Contrast enema findings in patients presenting with poor functional outcome after primary repair for Hirschsprung disease

Document Type

Journal Article

Publication Date

9-1-2012

Journal

Pediatric Radiology

Volume

42

Issue

9

DOI

10.1007/s00247-012-2394-2

Keywords

Bowel function; Children; Contrast enema; Hirschsprung; Reoperation

Abstract

Background: The radiologic evaluation of Hirschsprung disease is well described in the literature. However, there is a paucity of literature describing the appearance of the neorectum and colon after repair, specifically describing findings in patients with poor functional outcome, which would suggest the need for reoperation. Objective: We describe findings on contrast enema and correlate them with surgical findings at reoperation in children with poor functional outcome after primary repair for Hirschsprung disease who suffer from bowel dysfunction that can manifest with either soiling or obstructive symptoms such as enterocolitis. Materials and methods: Children were identified from our colorectal surgery database. At the time of abstract submission, 35 children had contrast enemas prior to reoperation. Additional children continue to present for evaluation. The majority of children included in the study had their primary repair performed elsewhere. The initial procedures included: Duhamel (n=11), Soave (n=20) or Swenson (n=3). One child had undergone a primary Soave repair and subsequently had a Swenson-type reoperation but continued to have a poor outcome. One child's initial surgical repair could not be determined. Images were reviewed by a staff pediatric radiologist and a pediatric radiology fellow.

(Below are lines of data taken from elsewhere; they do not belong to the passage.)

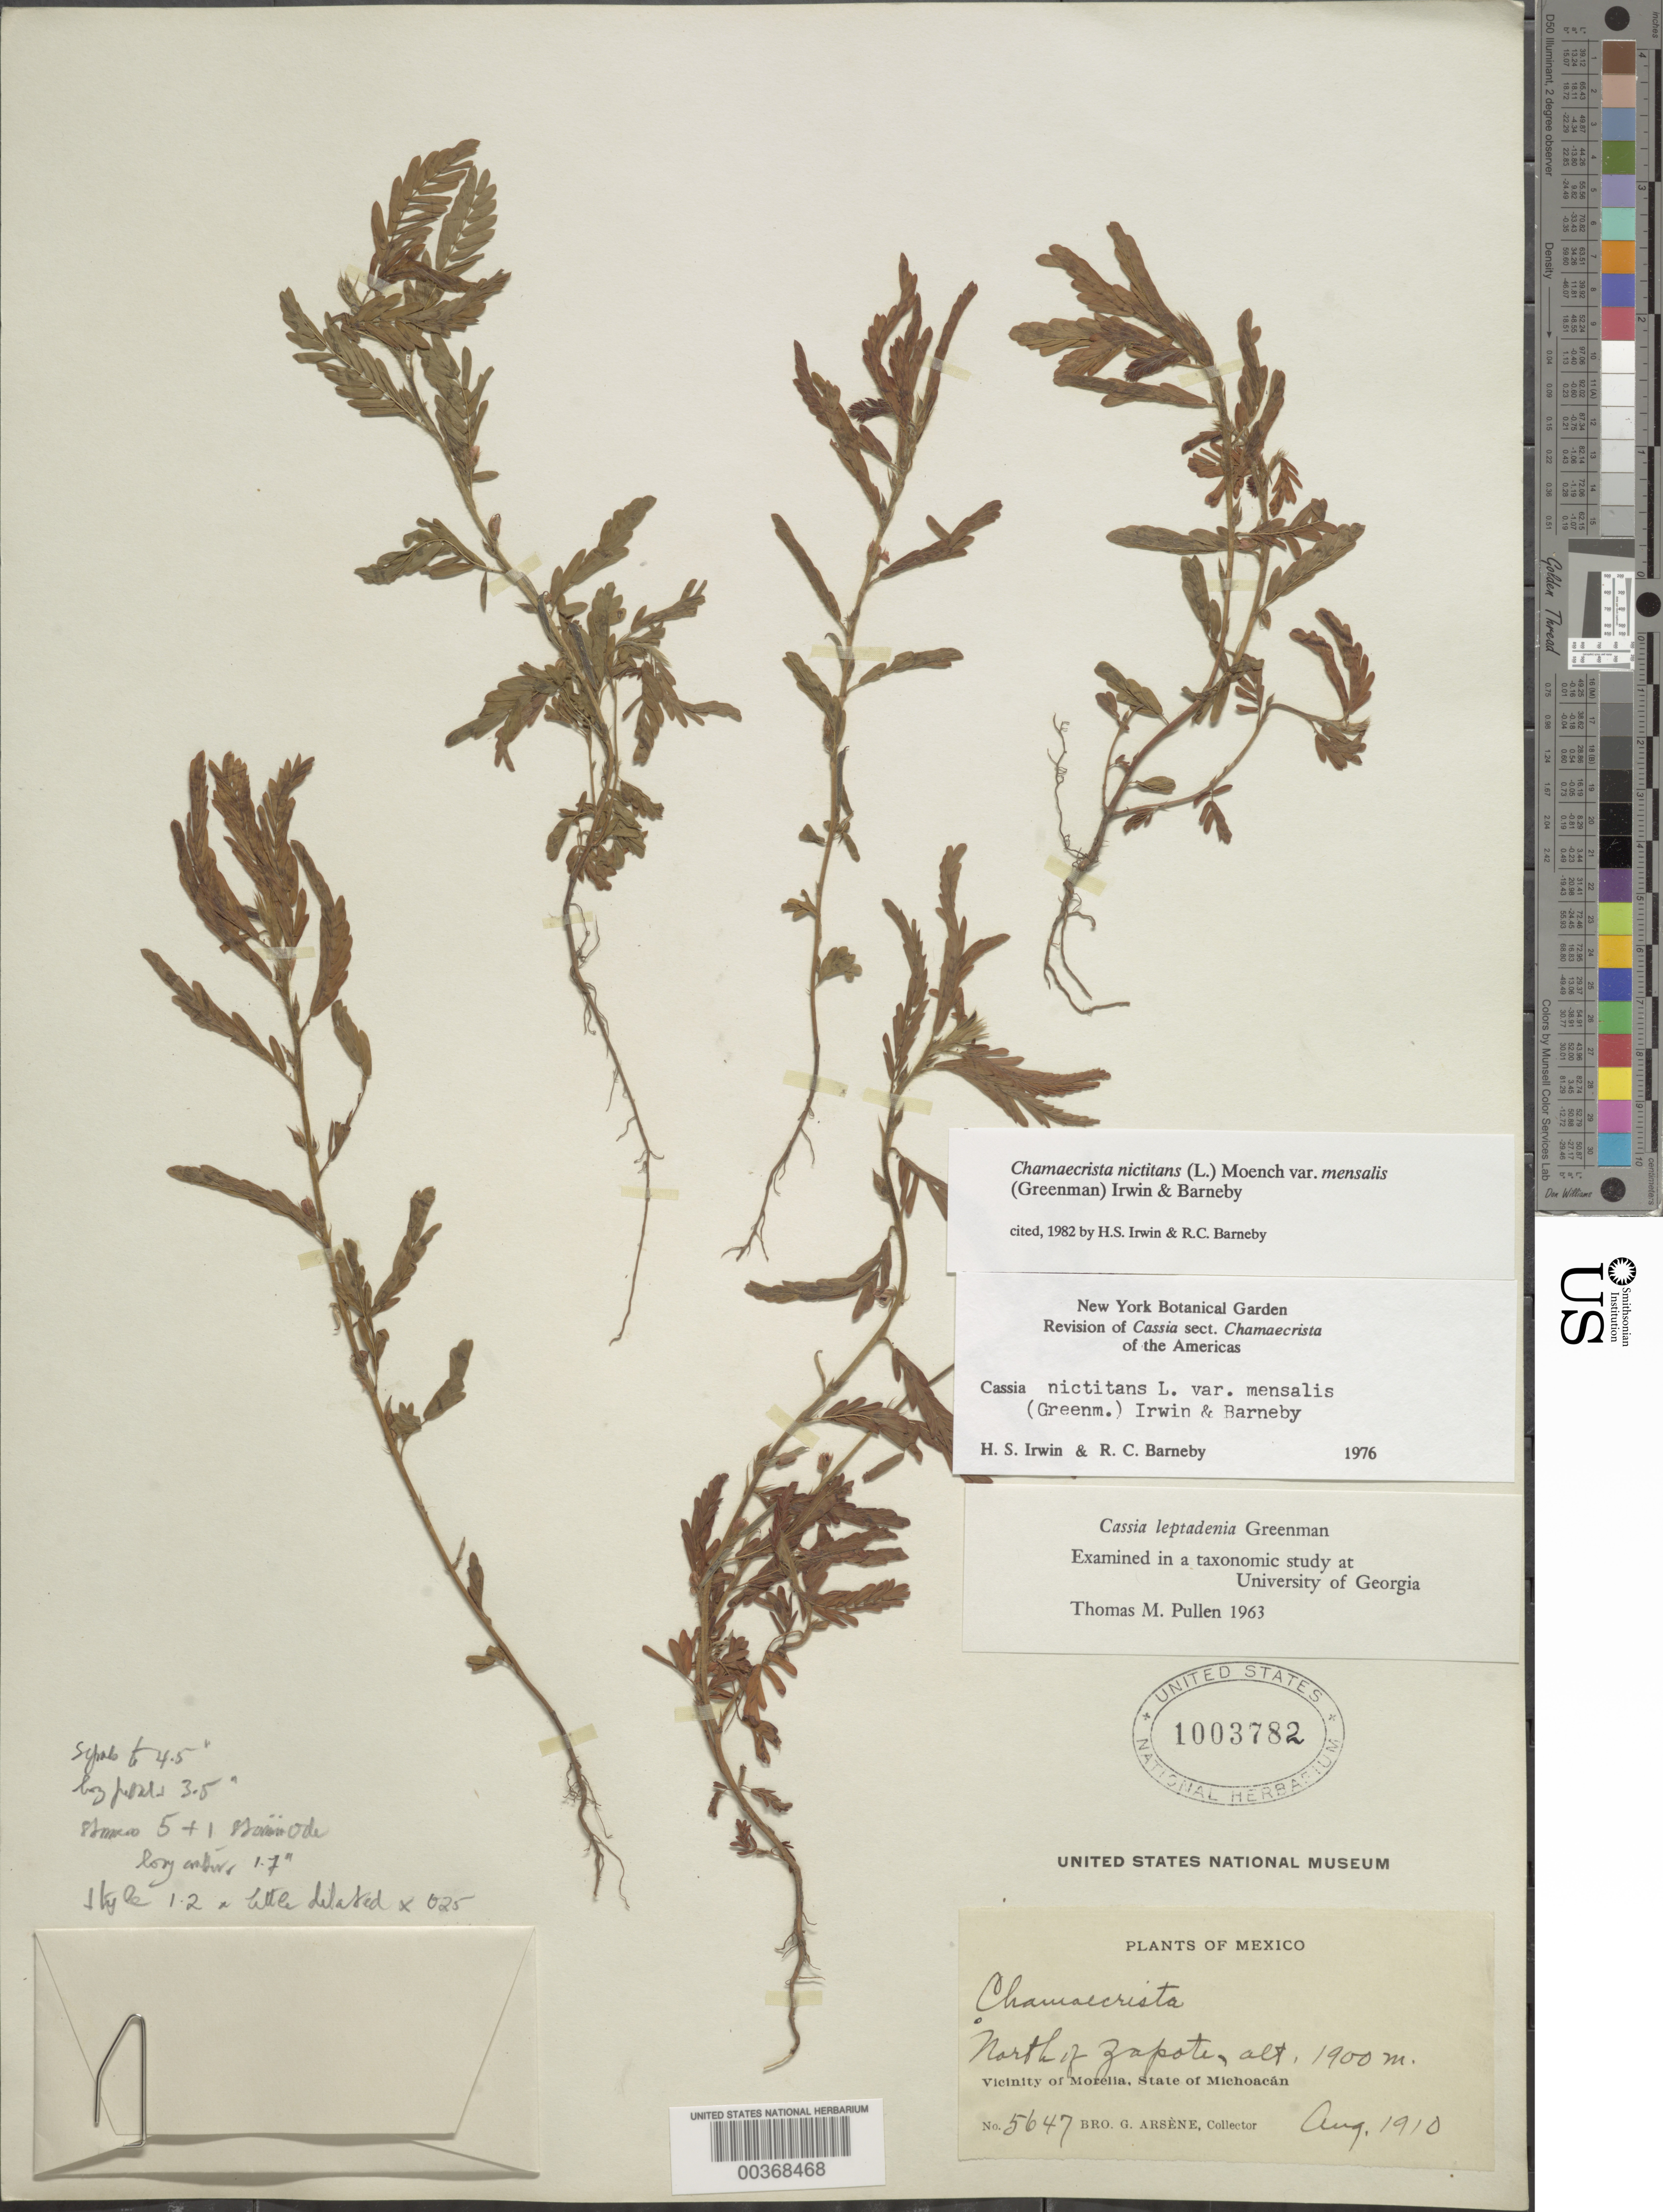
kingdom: Plantae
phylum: Tracheophyta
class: Magnoliopsida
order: Fabales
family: Fabaceae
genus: Chamaecrista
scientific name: Chamaecrista nictitans var. mensalis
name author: (Greenm.) H.S. Irwin & Barneby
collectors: Bro. G. Arsène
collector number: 5647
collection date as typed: Aug 1910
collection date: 1910-08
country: Mexico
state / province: Michoacán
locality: Vicinity of Morelia; N of Zapote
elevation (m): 1900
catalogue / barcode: US 1003782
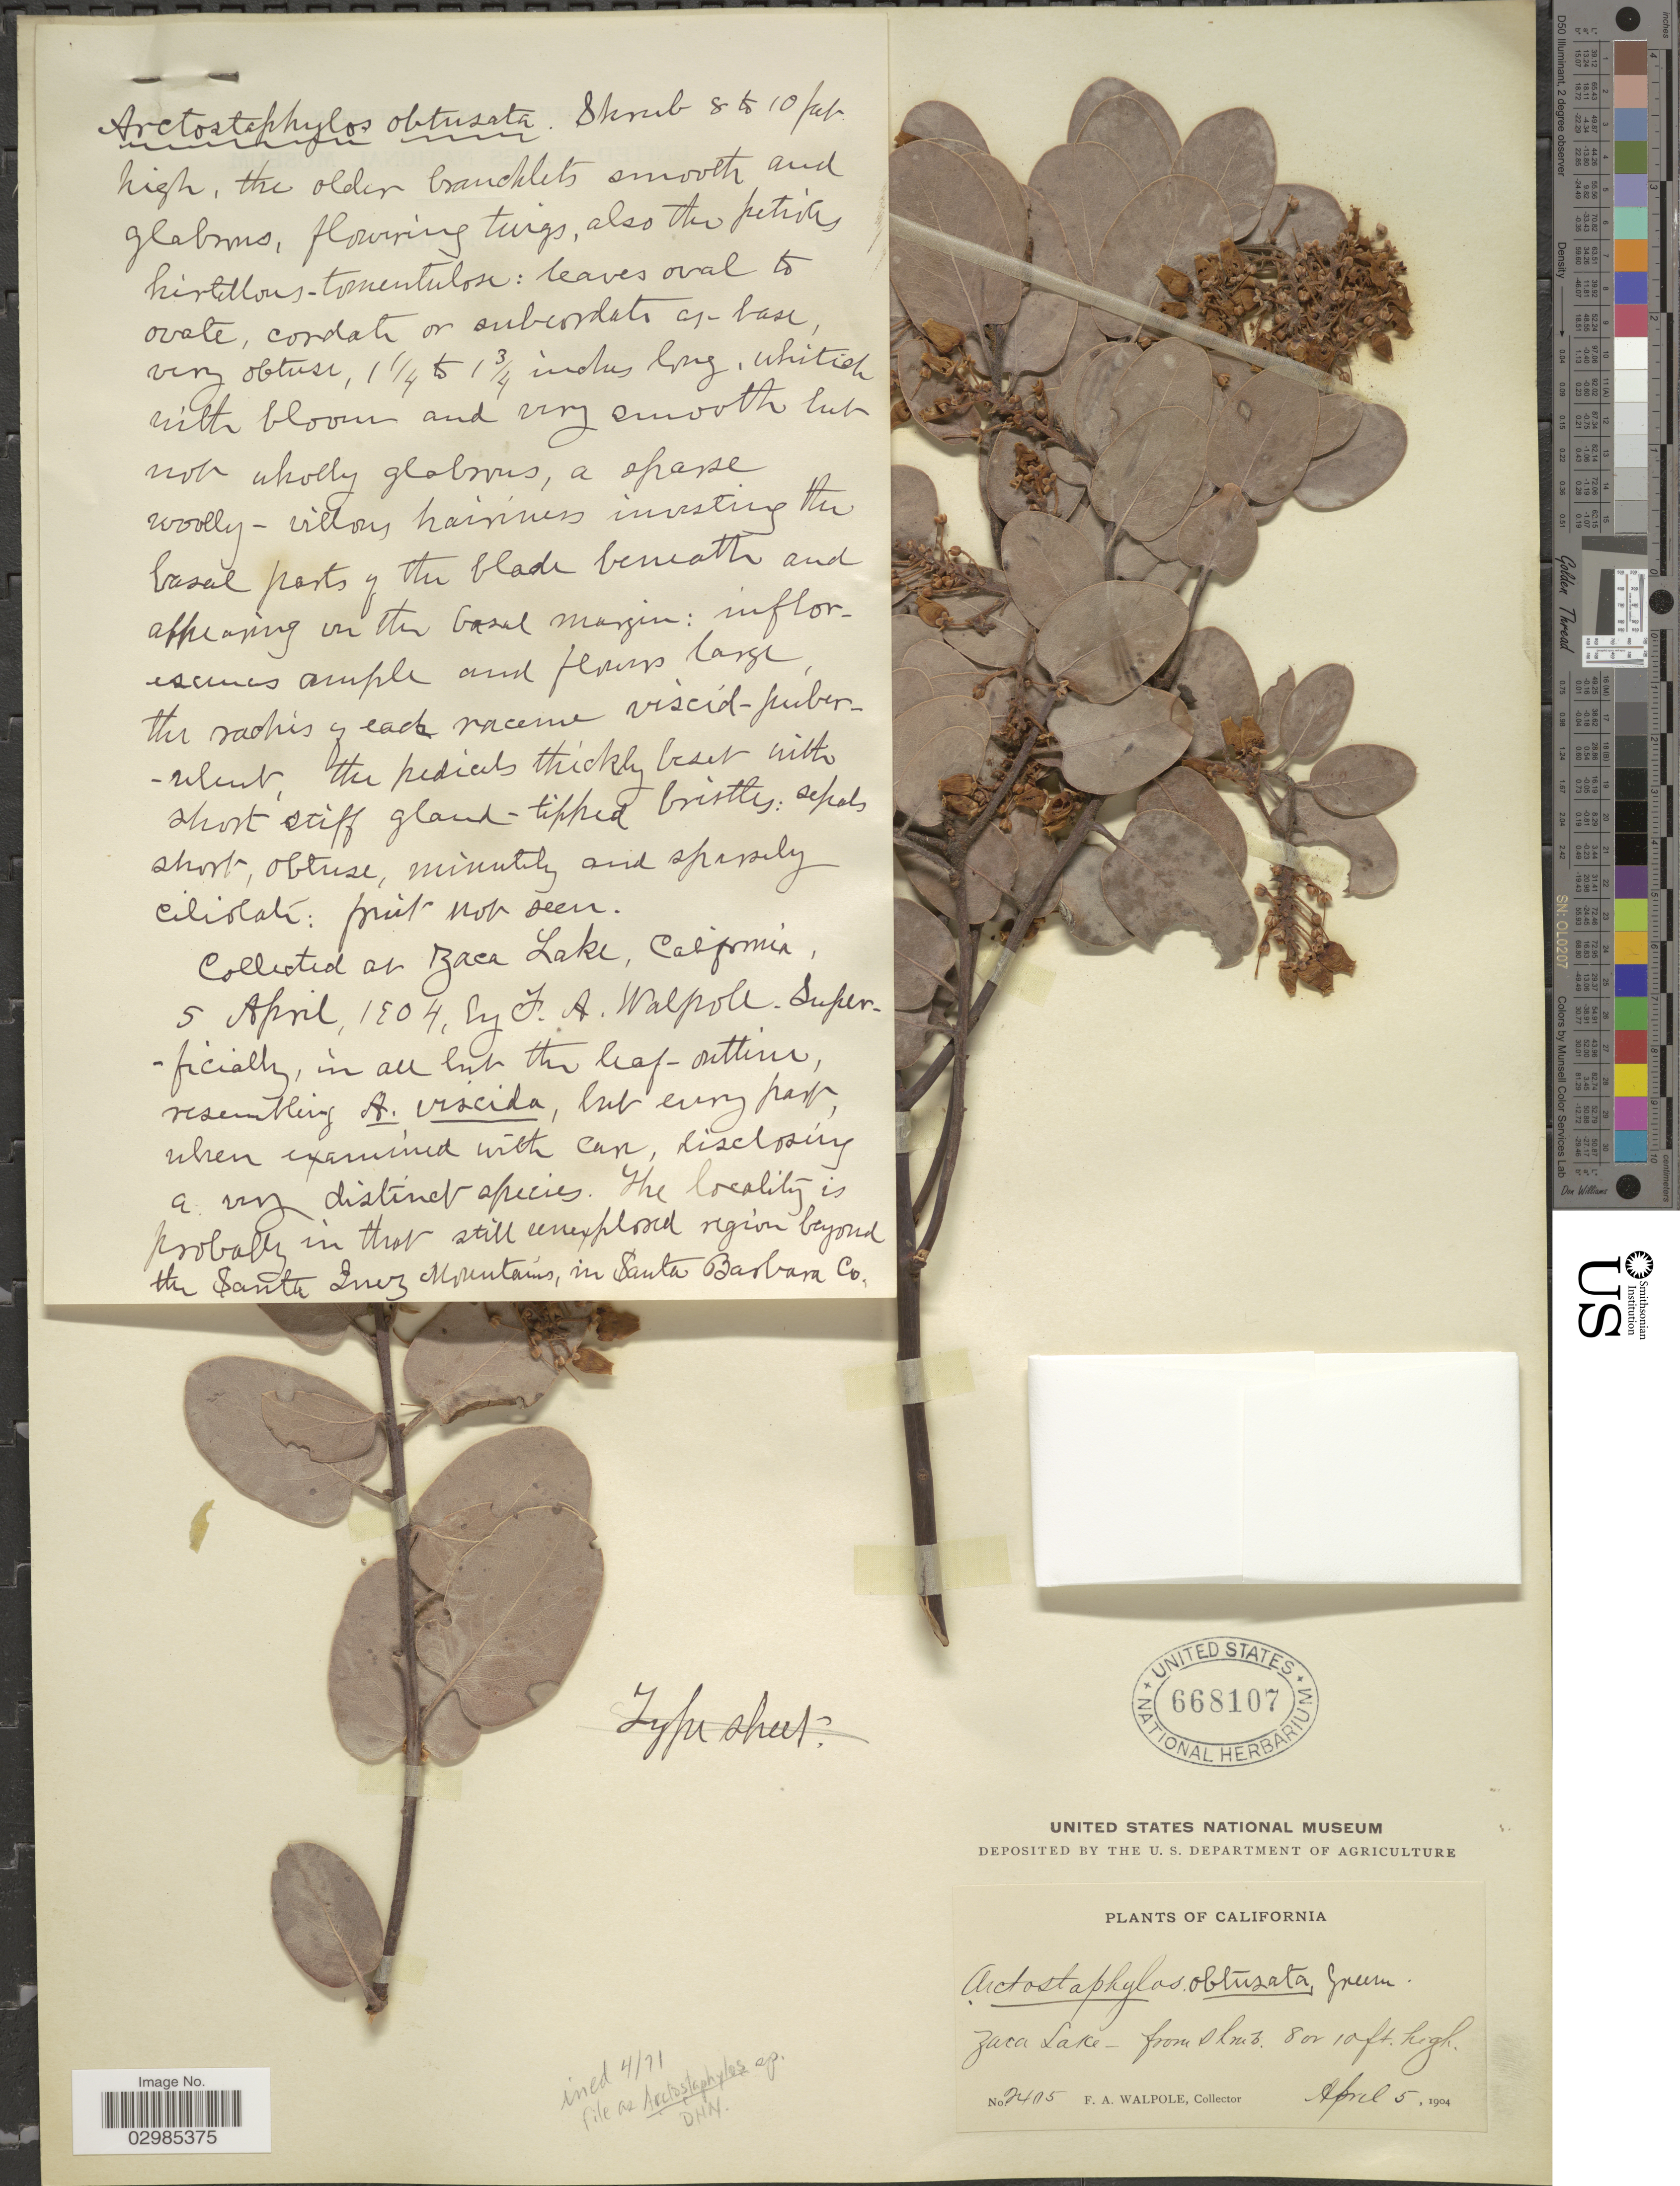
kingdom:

Results: Findings encountered on contrast enema in these children include a distal narrowed segment due to stricture or aganglionic/transitional zone segment (8), dilated/hypomotile distal segment (7), thickened presacral space due to compressing Soave cuff (11), dilated Duhamel pouch (8), active enterocolitis (3) and partially obstructing twist of the pull-through segment (1). Conclusion: Multiple anatomical and pathological complications exist that can lead to bowel dysfunction in children after repair of Hirschsprung disease. Little recent literature exists regarding the radiographic findings in children. We had the opportunity to review a substantial series of these children, describe the contrast enema findings in these difficult cases and correlate them with operative findings. Radiologic evaluation is key to assessing such patients; it defines the potential anatomical problem with the pullthrough and facilitates surgical planning. © Springer-Verlag 2012.